(Dataset entries)
════
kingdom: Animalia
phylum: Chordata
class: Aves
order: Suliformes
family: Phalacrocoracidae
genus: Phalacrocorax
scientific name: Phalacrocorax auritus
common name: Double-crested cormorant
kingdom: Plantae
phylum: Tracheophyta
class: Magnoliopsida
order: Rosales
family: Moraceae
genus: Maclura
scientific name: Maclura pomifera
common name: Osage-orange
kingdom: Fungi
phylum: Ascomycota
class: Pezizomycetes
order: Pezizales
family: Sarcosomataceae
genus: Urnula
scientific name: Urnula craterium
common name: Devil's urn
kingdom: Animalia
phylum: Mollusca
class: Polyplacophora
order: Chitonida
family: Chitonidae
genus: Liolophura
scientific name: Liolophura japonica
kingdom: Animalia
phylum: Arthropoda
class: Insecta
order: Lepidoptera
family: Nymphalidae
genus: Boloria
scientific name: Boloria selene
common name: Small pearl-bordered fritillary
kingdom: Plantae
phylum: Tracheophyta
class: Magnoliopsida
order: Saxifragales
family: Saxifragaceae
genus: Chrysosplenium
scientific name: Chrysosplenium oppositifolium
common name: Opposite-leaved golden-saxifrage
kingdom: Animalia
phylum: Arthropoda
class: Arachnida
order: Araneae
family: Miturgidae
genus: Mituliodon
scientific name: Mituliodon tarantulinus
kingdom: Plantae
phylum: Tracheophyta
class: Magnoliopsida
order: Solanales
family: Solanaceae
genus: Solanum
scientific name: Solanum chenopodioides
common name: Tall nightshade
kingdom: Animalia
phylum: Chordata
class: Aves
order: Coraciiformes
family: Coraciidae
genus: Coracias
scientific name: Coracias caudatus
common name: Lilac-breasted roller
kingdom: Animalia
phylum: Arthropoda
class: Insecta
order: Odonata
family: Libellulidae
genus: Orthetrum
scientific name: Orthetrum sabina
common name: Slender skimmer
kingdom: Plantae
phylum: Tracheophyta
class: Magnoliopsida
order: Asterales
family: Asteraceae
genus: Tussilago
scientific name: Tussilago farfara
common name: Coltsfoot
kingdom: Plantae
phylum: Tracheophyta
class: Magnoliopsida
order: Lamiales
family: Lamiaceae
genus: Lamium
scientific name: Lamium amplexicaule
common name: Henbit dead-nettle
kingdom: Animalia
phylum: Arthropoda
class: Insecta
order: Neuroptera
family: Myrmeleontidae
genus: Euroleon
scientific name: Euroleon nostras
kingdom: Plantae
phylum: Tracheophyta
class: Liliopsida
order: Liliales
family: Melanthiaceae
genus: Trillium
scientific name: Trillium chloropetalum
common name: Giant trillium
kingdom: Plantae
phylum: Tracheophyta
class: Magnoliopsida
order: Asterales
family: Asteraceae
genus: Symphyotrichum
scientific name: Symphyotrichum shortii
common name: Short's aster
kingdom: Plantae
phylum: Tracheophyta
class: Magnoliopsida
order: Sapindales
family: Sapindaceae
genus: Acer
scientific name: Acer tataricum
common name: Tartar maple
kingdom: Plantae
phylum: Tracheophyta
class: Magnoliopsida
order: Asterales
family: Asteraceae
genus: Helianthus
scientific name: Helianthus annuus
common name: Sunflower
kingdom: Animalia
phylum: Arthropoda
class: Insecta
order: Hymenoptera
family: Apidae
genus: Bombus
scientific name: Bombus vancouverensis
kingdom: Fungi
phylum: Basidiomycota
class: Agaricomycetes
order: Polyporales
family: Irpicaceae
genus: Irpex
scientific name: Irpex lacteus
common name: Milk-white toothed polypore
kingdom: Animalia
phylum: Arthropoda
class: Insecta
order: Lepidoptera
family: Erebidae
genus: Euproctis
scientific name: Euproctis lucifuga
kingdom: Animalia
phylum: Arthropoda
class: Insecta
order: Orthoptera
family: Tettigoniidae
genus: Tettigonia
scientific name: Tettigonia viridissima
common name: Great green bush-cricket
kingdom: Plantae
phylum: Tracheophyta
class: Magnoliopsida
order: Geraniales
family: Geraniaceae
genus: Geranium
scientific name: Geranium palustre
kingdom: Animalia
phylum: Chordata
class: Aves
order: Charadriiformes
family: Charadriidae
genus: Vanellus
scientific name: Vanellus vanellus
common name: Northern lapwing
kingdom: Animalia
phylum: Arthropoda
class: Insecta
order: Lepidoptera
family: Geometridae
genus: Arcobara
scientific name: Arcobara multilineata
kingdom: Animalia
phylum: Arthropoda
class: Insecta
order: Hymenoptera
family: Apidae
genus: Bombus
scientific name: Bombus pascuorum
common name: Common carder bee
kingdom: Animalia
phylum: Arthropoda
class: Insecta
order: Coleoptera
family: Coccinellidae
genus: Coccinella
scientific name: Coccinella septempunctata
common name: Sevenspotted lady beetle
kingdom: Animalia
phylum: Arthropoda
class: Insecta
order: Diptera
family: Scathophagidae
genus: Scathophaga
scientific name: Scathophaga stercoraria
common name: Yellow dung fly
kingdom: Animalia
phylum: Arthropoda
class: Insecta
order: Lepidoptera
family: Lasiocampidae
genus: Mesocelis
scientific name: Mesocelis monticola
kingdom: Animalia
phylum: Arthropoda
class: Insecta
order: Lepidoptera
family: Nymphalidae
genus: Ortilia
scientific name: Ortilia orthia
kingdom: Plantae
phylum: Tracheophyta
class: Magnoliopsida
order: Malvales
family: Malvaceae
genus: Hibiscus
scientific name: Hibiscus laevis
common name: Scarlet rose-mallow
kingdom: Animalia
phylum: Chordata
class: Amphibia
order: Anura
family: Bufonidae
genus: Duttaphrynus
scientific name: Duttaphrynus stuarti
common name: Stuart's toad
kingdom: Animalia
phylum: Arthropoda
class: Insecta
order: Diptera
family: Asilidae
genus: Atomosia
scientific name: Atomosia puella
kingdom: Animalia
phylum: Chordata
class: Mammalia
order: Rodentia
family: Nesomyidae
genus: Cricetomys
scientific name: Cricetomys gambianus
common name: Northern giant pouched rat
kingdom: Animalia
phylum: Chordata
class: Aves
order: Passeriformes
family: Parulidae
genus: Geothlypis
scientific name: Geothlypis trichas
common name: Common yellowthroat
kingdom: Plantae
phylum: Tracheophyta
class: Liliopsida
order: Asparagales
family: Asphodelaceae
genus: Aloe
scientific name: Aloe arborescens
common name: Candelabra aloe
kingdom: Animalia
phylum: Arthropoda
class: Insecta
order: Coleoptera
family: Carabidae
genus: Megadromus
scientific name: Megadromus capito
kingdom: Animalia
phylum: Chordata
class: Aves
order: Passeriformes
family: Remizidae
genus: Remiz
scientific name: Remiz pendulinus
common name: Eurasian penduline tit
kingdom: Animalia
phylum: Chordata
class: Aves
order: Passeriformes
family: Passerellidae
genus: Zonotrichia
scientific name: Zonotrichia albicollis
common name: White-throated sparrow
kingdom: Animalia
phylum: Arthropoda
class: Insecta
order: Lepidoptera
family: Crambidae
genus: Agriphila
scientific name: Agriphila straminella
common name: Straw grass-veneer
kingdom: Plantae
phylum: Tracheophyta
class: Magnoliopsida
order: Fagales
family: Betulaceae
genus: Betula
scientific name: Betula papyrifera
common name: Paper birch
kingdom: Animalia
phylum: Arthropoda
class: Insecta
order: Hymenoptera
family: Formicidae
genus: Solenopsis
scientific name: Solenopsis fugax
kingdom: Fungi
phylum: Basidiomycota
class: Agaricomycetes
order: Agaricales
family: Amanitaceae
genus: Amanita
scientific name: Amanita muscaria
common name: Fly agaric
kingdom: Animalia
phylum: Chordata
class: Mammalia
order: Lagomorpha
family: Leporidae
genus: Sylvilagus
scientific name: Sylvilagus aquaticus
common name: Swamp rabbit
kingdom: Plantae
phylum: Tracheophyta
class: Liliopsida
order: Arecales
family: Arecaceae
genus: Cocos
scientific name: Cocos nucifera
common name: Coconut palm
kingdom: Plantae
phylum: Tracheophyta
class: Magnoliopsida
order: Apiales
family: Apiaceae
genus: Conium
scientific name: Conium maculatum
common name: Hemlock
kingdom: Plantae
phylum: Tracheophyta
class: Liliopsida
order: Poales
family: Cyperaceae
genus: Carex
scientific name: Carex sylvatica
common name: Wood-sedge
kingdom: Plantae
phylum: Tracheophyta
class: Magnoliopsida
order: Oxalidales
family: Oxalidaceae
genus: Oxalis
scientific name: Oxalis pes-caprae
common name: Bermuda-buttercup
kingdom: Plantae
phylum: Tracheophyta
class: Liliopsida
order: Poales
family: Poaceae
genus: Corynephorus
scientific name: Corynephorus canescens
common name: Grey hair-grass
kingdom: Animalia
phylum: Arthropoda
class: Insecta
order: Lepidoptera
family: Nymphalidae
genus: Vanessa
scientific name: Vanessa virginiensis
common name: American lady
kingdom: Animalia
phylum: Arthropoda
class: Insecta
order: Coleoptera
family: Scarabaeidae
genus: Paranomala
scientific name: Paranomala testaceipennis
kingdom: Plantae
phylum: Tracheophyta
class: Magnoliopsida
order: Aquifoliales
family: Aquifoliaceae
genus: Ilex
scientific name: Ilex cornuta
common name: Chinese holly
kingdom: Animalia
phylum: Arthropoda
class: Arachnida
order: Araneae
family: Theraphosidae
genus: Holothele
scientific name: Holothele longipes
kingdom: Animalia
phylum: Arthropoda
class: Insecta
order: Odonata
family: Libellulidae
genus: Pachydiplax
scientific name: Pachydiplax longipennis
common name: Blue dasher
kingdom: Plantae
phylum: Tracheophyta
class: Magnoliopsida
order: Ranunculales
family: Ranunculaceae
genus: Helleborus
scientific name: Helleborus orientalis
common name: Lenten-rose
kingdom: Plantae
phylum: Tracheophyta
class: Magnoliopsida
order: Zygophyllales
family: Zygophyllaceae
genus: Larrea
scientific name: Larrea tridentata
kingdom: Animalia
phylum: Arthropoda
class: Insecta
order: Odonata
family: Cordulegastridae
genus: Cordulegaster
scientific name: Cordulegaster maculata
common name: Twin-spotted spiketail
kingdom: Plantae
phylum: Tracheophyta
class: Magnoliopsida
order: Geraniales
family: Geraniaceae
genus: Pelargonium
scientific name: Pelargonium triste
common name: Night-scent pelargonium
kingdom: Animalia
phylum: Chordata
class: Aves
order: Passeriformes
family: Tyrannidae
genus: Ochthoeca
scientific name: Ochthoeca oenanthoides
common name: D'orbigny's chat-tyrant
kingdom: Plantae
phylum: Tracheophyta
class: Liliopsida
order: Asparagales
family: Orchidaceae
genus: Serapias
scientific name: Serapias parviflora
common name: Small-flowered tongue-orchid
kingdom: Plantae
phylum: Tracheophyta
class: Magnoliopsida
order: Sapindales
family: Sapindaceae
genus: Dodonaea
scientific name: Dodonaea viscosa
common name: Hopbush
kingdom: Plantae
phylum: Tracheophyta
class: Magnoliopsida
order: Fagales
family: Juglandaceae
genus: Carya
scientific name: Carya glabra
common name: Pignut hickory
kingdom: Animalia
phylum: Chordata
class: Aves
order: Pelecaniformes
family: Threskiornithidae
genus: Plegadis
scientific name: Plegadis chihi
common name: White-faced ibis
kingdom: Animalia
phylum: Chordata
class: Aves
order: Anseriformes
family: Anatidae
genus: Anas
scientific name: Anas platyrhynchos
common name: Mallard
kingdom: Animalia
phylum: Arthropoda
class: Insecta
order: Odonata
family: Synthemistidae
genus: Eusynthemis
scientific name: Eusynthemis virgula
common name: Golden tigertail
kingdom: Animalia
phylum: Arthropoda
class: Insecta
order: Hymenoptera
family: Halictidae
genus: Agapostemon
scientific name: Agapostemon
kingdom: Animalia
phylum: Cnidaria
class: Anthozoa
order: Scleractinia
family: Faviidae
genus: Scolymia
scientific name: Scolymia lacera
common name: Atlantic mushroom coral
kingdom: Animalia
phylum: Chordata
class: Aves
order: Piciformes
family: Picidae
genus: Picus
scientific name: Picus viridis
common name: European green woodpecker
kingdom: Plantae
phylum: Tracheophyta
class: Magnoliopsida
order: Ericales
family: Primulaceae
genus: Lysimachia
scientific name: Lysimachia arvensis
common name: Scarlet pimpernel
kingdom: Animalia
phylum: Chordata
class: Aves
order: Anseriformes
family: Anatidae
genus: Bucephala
════
▶ Task directions: Output the entries as a two-column CSV with the columns "field" and "value", one row per entry, starting at the line containing "genus: Betula" and ending at the line containing "scientific name: Oxalis pes-caprae". Put each field and each value in its own quoted cell, and replace any line breaks with spaces.

▶ Answer to this problem:
field,value
"genus:","Betula"
"scientific name:","Betula papyrifera"
"common name:","Paper birch"
"kingdom:","Animalia"
"phylum:","Arthropoda"
"class:","Insecta"
"order:","Hymenoptera"
"family:","Formicidae"
"genus:","Solenopsis"
"scientific name:","Solenopsis fugax"
"kingdom:","Fungi"
"phylum:","Basidiomycota"
"class:","Agaricomycetes"
"order:","Agaricales"
"family:","Amanitaceae"
"genus:","Amanita"
"scientific name:","Amanita muscaria"
"common name:","Fly agaric"
"kingdom:","Animalia"
"phylum:","Chordata"
"class:","Mammalia"
"order:","Lagomorpha"
"family:","Leporidae"
"genus:","Sylvilagus"
"scientific name:","Sylvilagus aquaticus"
"common name:","Swamp rabbit"
"kingdom:","Plantae"
"phylum:","Tracheophyta"
"class:","Liliopsida"
"order:","Arecales"
"family:","Arecaceae"
"genus:","Cocos"
"scientific name:","Cocos nucifera"
"common name:","Coconut palm"
"kingdom:","Plantae"
"phylum:","Tracheophyta"
"class:","Magnoliopsida"
"order:","Apiales"
"family:","Apiaceae"
"genus:","Conium"
"scientific name:","Conium maculatum"
"common name:","Hemlock"
"kingdom:","Plantae"
"phylum:","Tracheophyta"
"class:","Liliopsida"
"order:","Poales"
"family:","Cyperaceae"
"genus:","Carex"
"scientific name:","Carex sylvatica"
"common name:","Wood-sedge"
"kingdom:","Plantae"
"phylum:","Tracheophyta"
"class:","Magnoliopsida"
"order:","Oxalidales"
"family:","Oxalidaceae"
"genus:","Oxalis"
"scientific name:","Oxalis pes-caprae"